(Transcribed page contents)
------------------------------------
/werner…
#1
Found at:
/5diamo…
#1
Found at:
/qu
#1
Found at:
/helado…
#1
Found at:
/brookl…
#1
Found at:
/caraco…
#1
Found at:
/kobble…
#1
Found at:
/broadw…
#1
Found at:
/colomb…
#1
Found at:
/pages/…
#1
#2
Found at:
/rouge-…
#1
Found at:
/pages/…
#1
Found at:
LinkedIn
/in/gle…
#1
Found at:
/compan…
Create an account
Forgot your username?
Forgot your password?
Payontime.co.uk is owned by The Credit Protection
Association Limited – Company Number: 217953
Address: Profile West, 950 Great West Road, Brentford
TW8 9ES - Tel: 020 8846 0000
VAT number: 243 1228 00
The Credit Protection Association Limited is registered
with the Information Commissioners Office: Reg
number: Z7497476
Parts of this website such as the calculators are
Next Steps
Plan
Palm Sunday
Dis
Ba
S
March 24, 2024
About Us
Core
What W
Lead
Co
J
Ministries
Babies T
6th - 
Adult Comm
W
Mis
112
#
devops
------------------------------------
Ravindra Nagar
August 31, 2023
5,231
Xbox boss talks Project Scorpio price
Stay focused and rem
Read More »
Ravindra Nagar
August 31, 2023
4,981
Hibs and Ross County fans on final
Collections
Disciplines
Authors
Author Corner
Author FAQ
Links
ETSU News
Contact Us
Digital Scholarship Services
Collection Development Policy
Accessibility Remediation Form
------------------------------------
-- Work to complete --
Pull out every line holding "Credit" from the records above, and copy it.

-- Solution to this problem --
Payontime.co.uk is owned by The Credit Protection
The Credit Protection Association Limited is registered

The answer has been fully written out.